**挑战 1**
根据源文档,数字 1 对应哪些字母?

------ 源文档

17, 电话号码的字母组合
大约 1 分钟
一、题目描述
给定一个仅包含数字2-9的字符串,返回所有它能表示的字母组合。答案可以按任意顺序返回。
给出数字到字母的映射如下(与电话按键相同)。注意1不对应任何字母。
示例 1
输入: digits = "23"
输出: ["ad", "ae", "af", "bd", "be", "bf", "cd", "ce", "cf"]
示例 2
输入: digits = ""
输出: []
示例 3
输入: digits = "2"
输出: ["a", "b", "c"]
提示
0 <= digits.length <= 4digits[i]是范围['2', '9']的一个数字。
相关主题
- 哈希表
- 字符串
- 回溯
二、题解
方法 1: 回溯
pub fn letter_combinations(digits: String) -> Vec<String> {
let mut res = vec![];
if digits.is_empty() {
return res;
}
let map = HashMap::from([
("2", "abc"),
("3", "def"),
("4", "ghi"),
("5", "jkl"),
("6", "mno"),
("7", "pqrs"),
("8", "tuv"),
("9", "wxyz"),
]);
const BACKTRACKING: fn(usize, &str, &mut String, &mut Vec<String>, &HashMap<&str, &str>) =
|idx, digits, path, res, map| {
if path.len() == digits.len() {
res.push(path.clone());
return;
}
let digit = &digits[idx..idx + 1];
for ch in map[digit].chars() {
path.push(ch);
BACKTRACKING(idx + 1, digits, path, res, map);
path.pop();
}
};
BACKTRACKING(0, &digits, &mut String::new(), &mut res, &map);
res
}
@FunctionalInterface
interface QuintConsumer<A, B, C, D, E> {
void accept(A a, B b, C c, D d, E e);
}
QuintConsumer<Integer, String, StringBuilder, List<String>, Map<Character, String>> recur =
(idx, digits, path, res, map) -> {
if (path.length() == digits.length()) {
res.add(path.toString());
return;
}
String s = map.get(digits.charAt(idx));
for (int i = 0, len = s.length(); i < len; i++) {
path.append(s.charAt(i));
this.recur.accept(idx + 1, digits, path, res, map);
path.deleteCharAt(path.length() - 1);
}
};
public List<String> letterCombinations(String digits) {
List<String> res = new ArrayList<>();
if (digits.isEmpty()) {
return res;
}
Map<Character, String> map = new HashMap<>() {{
this.put('2', "abc");
this.put('3', "def");
this.put('4', "ghi");
this.put('5', "jkl");
this.put('6', "mno");
this.put('7', "pqrs");
this.put('8', "tuv");
this.put('9', "wxyz");
}};
this.recur.accept(0, digits, new StringBuilder(), res, map);
return res;
}

------------

**挑战 2**
算出条目中含有字符串“barcode”的行共有多少行,只写出数字。

------ 输入材料

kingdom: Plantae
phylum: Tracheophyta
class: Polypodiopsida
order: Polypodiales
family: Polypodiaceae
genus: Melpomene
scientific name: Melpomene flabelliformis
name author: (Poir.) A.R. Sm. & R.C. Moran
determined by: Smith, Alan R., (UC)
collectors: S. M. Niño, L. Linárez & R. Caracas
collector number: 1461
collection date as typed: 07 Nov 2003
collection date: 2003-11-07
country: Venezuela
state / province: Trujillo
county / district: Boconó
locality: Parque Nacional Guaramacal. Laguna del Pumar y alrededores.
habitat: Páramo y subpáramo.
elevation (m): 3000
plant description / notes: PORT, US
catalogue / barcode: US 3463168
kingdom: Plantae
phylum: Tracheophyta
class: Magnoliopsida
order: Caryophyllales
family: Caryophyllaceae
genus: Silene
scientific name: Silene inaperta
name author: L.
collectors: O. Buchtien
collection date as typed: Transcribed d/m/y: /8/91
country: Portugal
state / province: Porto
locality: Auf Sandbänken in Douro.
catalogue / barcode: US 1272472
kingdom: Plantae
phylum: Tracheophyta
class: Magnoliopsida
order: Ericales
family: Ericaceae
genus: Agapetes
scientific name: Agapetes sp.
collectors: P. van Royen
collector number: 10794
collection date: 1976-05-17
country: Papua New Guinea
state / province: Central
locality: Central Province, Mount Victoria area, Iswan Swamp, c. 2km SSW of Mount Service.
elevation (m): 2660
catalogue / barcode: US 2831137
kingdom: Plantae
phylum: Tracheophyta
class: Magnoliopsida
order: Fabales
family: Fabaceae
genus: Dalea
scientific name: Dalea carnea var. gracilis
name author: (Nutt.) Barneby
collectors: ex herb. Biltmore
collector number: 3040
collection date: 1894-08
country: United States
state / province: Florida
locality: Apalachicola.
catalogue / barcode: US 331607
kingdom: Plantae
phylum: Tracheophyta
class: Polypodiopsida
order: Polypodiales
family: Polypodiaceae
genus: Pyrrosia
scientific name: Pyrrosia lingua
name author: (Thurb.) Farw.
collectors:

------------

**完整答案 1**
数字 1 不对应任何字母。

**完整答案 2**
4